The two-time major winner spoke to us about Jordan Spieth's mindset at St Andrews.

Curtis Strange has told Golf Monthly that Jordan Spieth will not be affected by Rory McIlroy’s absence at St Andrews this week.

The Open begins on Thursday with Spieth the favourite to pick up his third major in a row.

However, 2014 Open champion Rory McIlroy will not be present to challenge Spieth in Scotland after rupturing his ankle ligaments last week.

Two-time US Open winner Strange told GM that he doesn’t feel the Northern Irishman’s absence will put any pressure on Spieth.

“It’s interesting to think about that, but I don’t think it affects him [Spieth] one way or the other. I really don’t,” he said.

“I mean he has enough on his plate and on his mind right now to worry about outside of things like that.”

 

Watch the players talk about their St Andrews memories

 

Spieth picked up his second John Deere Classic title on Sunday when he beat Tom Gillis in a play-off in Illinois.

Strange said that, despite his victory, the travelling could have more of an affect on him than McIlroy not being at St Andrews would.

“As we all know, jetlag is a real thing. Links golf and getting used to it is a real thing,” he said.

“Weather is a real thing to acclimate your body to, so I think he’s going to be a little bit behind in preparation by getting there Monday morning, but he’s young and we’ll see how he adjusts.

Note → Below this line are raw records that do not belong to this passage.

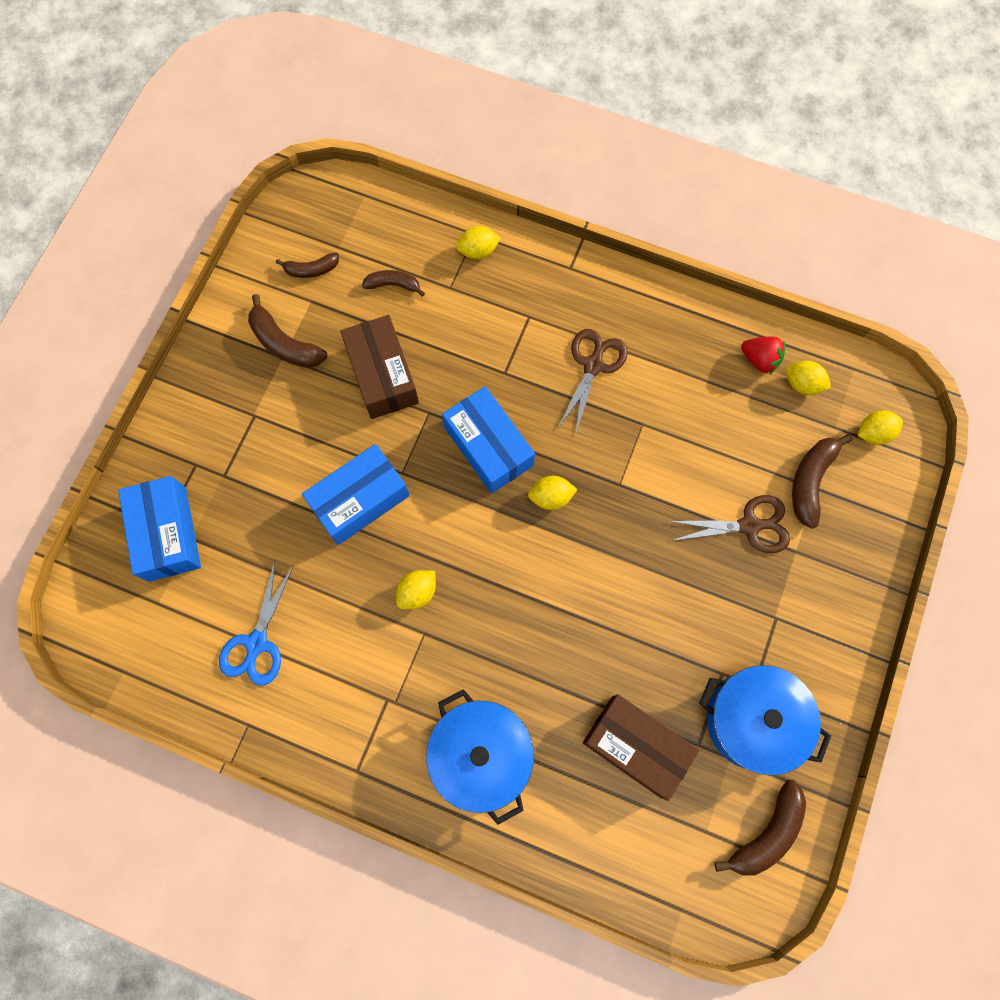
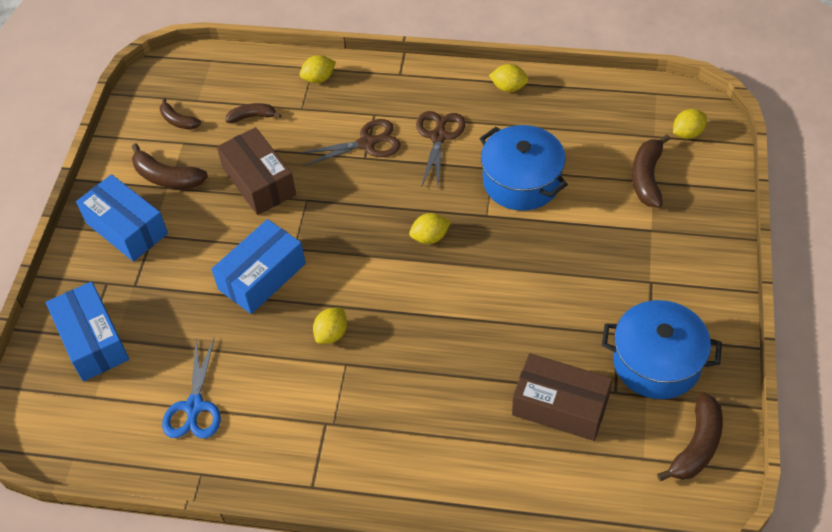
camera: 10 degrees left, 20 degrees down
(311, 270) = (178, 121): brown banana -> brown banana turned 60 degrees clockwise
(481, 754) = (423, 446): blue pot -> blue pot (521, 181)
(488, 446) = (365, 213): blue box -> blue box (126, 228)
(750, 525) = (607, 220): brown scissors -> brown scissors (367, 143)
(759, 360) = (577, 103): red strawberry -> none
(802, 384) = (617, 112): yellow lemon -> yellow lemon (508, 87)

“But I know for a fact it [McIlroy’s absence] doesn’t affect Jordan one bit. He’s trying to win the third leg of a slam, he has enough on his mind right now.”

Jordan Spieth at Old Course. Credit: Andrew Redington (Getty)

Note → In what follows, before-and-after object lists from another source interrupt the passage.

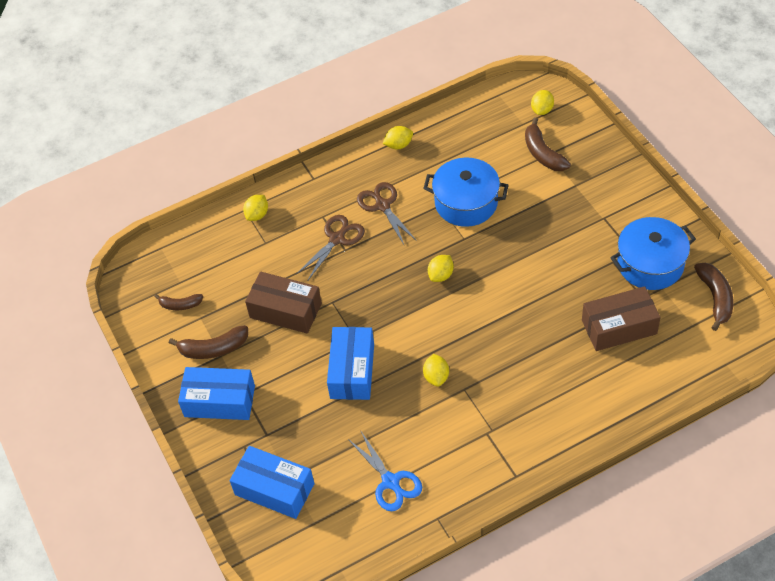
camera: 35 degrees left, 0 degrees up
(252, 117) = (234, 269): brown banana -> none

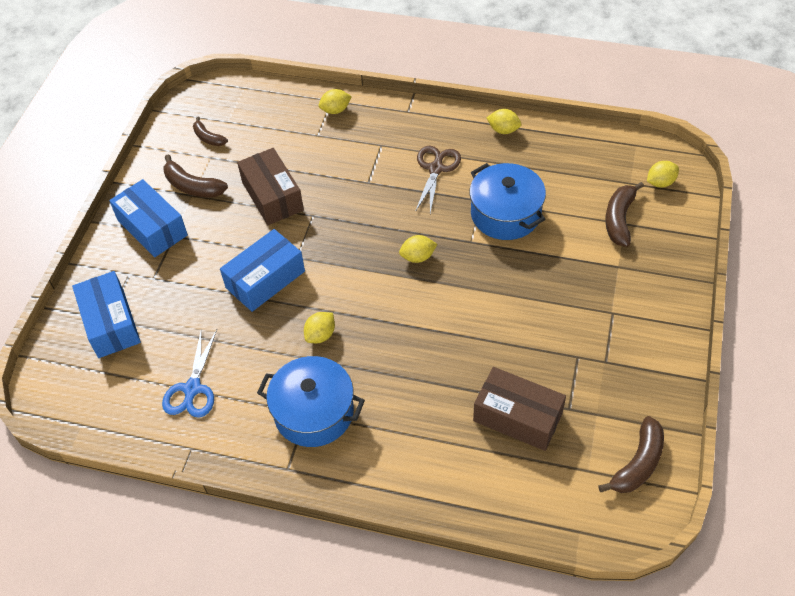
camera: 40 degrees right, 0 degrees up
(337, 239) = (372, 169): brown scissors -> none
(650, 264) = (609, 385): blue pot -> blue pot (314, 412)

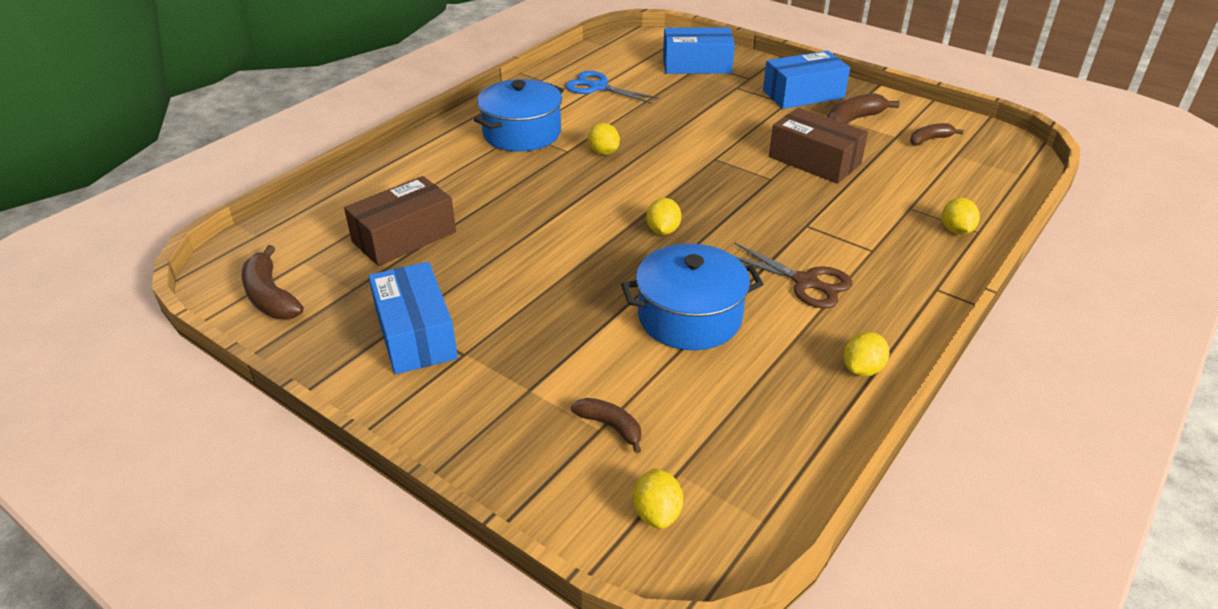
camera: 110 degrees right, 15 degrees down
(265, 279) = (696, 137): blue box -> blue box (416, 334)
(272, 196) = (814, 160): brown box -> brown box turned 45 degrees clockwise
(619, 219) = (610, 426): brown banana -> brown banana, size x0.63

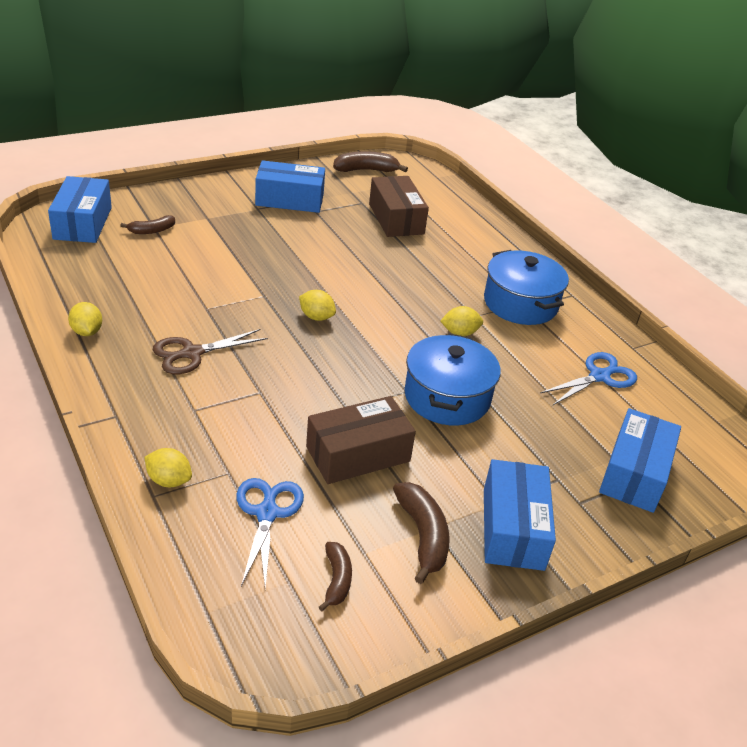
camera: 110 degrees right, 0 degrees up
(657, 513) = (83, 223): yellow lemon -> blue box
(689, 317) = (209, 289): blue pot -> blue pot (447, 397)
(920, 179) = (267, 513): none -> blue scissors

Jordan Spieth at Old Course. Credit: Andrew Redington (Getty)

Strange, who won his US Open titles back-to-back in 1988 and 1989, also said that it’s too early to know what to expect from Tiger Woods.

The three-time Open winner finished 7-under in his last tournament at the Greenbrier Classic, but carded an opening round of 80 at the US Open last month.

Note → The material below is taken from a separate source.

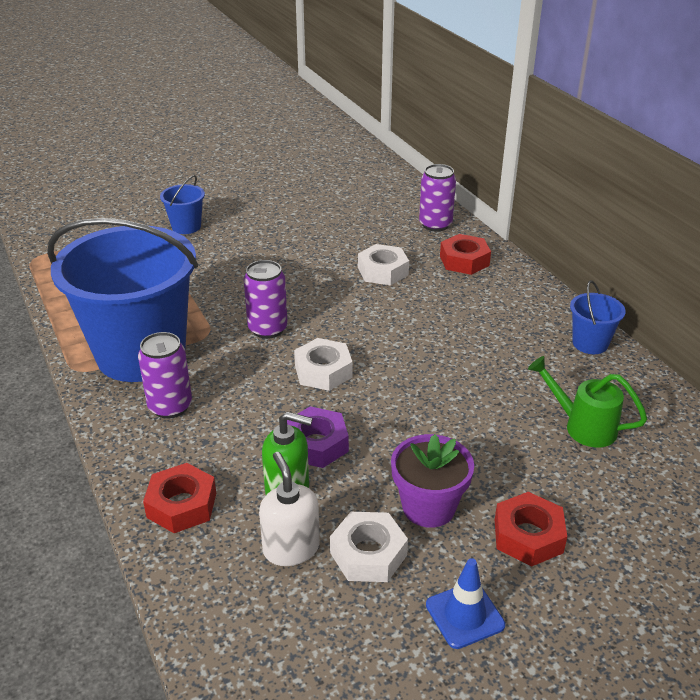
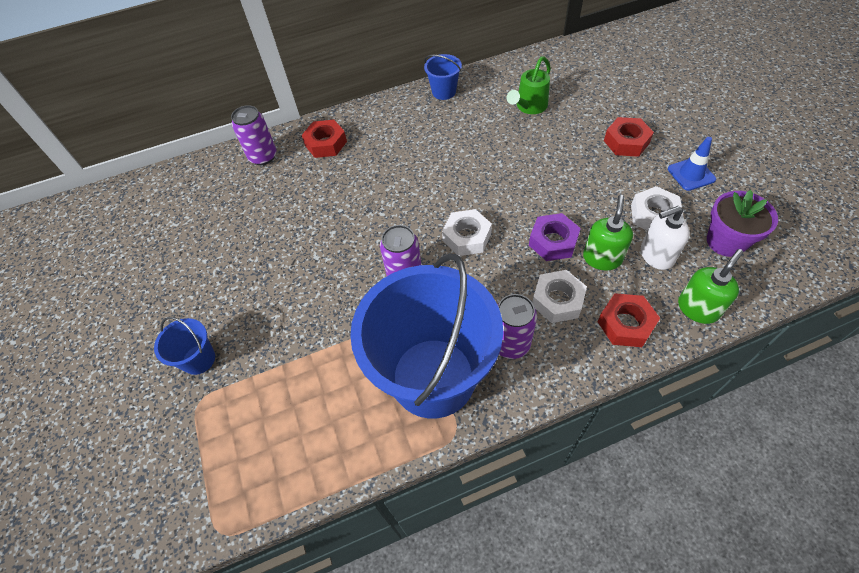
camera: 80 degrees left, 20 degrees up
(196, 583) = (698, 308): none -> green soap dispenser
(383, 271) = (329, 195): white nut -> white nut (557, 300)
(428, 507) = (609, 184): purple flower pot -> purple flower pot (726, 241)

Woods has said this week that he still enjoys competing and wants to continue to “feel the rush” and the nerves of playing tournaments.

“If he has made a positive turn in the right direction then of course it’s [St Andrews] a nice place to play,” Strange said.

“With Tiger right now, all we can do is wait, watch how he plays the game and what he shoots. Your judge is one thing and that’s your score. Every afternoon.

“He talks a very good game and how he’s always improving and doing this and he’s doing that better and we know not to ever write him off because he was so good.”